Association of polymorphisms in the ICOS and ICOSL genes with the pathogenesis of autoimmune thyroid diseases.

The prognosis of autoimmune thyroid diseases (AITDs), including Graves' disease (GD) and Hashimoto's disease (HD), varies among patients. Inducible co-stimulator (ICOS) (CD278) and co-stimulator ligand (ICOSL) (CD275) are important costimulatory molecules. Their interactions play important roles in immune regulation and the pathogenesis of autoimmune diseases through tuning T cell activation, differentiation and function. To clarify the association between ICOS-ICOSL signals and AITD, we genotyped single-nucleotide polymorphism (SNP)1 and SNP2 in the ICOS gene and SNP1, SNP2 and SNP3 in the ICOSL gene in 239 HD patients, 232 GD patients, and 129 healthy volunteers (control subjects). There were no differences in genotype and allele frequencies among the three groups, although the frequencies of the AA genotype and A allele of ICOSL SNP2 (rs15927) were slightly, but not significantly, higher in patients with GD, intractable GD, and severe HD than in controls. The mRNA levels of ICOSL were also slightly, but not significantly, lower in individuals with the AA genotype of ICOSL SNP2 than in those with the AG+GG genotypes. In conclusion, the ICOS and ICOSL SNPs examined in this study do not have an apparent effect on the disease susceptibility and prognosis of AITDs.

Listed entries:
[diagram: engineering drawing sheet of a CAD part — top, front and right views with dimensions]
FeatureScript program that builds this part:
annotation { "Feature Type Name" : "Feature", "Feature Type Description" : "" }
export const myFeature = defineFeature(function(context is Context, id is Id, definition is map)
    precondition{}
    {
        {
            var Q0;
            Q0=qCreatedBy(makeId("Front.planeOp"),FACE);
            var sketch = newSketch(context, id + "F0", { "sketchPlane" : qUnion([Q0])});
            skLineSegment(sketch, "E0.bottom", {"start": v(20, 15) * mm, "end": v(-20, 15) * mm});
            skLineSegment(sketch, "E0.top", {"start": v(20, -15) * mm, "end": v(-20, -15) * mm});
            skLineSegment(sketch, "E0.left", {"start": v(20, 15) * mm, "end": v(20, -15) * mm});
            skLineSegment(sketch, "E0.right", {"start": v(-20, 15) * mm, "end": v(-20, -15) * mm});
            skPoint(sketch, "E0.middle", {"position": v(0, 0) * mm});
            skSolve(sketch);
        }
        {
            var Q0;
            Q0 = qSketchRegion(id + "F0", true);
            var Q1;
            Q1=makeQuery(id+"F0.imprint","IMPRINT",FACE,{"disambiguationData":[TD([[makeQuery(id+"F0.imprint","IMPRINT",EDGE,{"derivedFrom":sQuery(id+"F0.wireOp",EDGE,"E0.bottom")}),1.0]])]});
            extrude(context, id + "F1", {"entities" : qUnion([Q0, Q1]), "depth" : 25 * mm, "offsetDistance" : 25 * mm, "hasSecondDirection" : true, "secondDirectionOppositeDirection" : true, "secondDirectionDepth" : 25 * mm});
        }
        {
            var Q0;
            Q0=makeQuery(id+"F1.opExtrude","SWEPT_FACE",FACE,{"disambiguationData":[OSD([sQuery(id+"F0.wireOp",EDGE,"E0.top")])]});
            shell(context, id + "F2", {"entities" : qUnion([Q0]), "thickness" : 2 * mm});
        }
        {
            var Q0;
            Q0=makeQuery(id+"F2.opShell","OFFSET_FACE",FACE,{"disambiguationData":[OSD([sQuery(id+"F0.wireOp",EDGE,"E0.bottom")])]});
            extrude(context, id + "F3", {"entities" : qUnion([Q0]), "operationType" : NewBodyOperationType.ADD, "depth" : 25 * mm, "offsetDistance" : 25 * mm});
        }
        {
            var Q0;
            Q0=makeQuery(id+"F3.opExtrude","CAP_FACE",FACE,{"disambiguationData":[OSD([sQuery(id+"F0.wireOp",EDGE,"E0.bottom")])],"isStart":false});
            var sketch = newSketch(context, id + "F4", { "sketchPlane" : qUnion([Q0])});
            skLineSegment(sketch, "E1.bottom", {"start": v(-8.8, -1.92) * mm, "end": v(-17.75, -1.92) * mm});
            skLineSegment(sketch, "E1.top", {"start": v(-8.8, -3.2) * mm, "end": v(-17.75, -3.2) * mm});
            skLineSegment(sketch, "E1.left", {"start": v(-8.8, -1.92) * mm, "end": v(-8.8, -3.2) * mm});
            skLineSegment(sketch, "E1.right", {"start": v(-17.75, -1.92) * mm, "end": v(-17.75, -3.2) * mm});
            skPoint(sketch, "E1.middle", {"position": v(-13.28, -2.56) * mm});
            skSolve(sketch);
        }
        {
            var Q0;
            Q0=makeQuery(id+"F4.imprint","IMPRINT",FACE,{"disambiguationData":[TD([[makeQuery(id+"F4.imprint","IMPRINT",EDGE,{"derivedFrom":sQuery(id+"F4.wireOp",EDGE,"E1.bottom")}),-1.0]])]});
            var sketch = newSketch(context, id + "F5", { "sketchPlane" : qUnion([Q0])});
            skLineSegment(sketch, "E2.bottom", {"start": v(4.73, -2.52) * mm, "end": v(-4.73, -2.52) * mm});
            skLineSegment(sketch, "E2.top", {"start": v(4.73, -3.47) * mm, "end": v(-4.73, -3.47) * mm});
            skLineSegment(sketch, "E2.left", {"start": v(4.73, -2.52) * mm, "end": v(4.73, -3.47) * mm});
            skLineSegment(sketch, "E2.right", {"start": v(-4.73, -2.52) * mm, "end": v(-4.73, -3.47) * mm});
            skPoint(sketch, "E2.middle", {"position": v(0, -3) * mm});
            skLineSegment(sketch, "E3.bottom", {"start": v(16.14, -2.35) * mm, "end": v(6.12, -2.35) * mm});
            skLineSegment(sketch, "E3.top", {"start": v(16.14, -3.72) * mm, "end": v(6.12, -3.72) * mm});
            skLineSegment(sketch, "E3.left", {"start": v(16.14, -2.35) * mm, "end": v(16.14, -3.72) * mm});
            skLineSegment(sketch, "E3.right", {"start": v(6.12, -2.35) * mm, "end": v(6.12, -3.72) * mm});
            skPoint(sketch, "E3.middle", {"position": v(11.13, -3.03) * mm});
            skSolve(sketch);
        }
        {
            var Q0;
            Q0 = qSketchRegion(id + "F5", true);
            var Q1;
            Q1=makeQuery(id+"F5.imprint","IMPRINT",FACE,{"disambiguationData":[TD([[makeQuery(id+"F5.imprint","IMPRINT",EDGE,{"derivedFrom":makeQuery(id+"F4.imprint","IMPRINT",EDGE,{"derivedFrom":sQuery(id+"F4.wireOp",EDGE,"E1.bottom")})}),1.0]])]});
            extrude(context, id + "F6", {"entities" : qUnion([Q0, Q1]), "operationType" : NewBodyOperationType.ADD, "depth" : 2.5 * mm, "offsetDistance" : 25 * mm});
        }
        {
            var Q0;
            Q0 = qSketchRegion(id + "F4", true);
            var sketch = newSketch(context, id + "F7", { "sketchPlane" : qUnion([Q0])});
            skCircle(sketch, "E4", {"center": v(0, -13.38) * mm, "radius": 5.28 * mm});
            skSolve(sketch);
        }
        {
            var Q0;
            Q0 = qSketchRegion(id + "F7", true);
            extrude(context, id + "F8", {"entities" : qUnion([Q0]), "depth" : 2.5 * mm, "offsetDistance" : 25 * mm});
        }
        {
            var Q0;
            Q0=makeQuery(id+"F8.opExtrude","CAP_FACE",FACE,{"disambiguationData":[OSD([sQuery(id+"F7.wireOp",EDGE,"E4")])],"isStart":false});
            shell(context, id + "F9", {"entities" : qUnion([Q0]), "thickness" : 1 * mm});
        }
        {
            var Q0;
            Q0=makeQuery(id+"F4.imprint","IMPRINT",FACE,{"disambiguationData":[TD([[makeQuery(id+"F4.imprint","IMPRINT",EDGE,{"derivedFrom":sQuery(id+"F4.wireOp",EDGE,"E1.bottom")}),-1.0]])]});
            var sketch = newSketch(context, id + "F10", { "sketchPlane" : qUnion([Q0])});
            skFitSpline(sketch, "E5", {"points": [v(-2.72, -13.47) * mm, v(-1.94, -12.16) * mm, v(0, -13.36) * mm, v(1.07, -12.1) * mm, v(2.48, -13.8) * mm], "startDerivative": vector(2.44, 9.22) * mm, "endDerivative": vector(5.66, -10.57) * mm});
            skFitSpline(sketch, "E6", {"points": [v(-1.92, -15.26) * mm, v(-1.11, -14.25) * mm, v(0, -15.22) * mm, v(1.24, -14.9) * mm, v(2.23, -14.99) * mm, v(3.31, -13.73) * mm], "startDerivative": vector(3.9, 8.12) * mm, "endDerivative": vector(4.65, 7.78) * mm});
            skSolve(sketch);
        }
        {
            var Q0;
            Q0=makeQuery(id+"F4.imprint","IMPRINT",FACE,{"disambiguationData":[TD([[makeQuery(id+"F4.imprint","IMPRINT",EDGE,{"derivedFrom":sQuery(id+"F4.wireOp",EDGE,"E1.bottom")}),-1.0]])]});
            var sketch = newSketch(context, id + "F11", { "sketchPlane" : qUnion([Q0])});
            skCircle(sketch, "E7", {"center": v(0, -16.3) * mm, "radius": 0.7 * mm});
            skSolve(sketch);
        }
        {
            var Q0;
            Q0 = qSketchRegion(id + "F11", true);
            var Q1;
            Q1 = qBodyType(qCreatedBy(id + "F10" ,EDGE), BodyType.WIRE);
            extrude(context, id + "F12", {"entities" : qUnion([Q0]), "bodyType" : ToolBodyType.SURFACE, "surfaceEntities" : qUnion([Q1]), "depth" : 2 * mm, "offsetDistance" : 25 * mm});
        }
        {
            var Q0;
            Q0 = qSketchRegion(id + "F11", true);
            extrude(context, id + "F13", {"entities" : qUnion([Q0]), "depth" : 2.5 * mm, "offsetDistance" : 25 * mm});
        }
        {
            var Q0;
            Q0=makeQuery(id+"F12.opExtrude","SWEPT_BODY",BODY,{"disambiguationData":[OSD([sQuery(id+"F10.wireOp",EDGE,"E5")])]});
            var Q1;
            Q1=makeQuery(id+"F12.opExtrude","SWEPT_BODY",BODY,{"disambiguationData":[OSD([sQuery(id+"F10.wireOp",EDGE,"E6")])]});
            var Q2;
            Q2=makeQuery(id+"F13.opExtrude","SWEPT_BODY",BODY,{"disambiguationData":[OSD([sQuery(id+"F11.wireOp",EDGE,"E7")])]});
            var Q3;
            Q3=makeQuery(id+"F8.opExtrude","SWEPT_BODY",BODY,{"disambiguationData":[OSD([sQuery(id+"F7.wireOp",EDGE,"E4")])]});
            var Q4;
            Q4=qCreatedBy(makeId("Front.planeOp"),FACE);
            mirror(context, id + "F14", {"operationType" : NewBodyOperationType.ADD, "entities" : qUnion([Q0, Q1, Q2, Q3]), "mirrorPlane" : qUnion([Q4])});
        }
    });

Your goal:
Translate into Spanish this sentence from the abstract on ICOS and ICOSL gene polymorphisms in autoimmune thyroid disease: "Inducible co-stimulator (ICOS) (CD278) and co-stimulator ligand (ICOSL) (CD275) are important costimulatory molecules." The records were taken from a different source than the text.

Problem solution:
El coestimulador inducible (ICOS) (CD278) y el ligando del coestimulador (ICOSL) (CD275) son moléculas coestimuladoras importantes.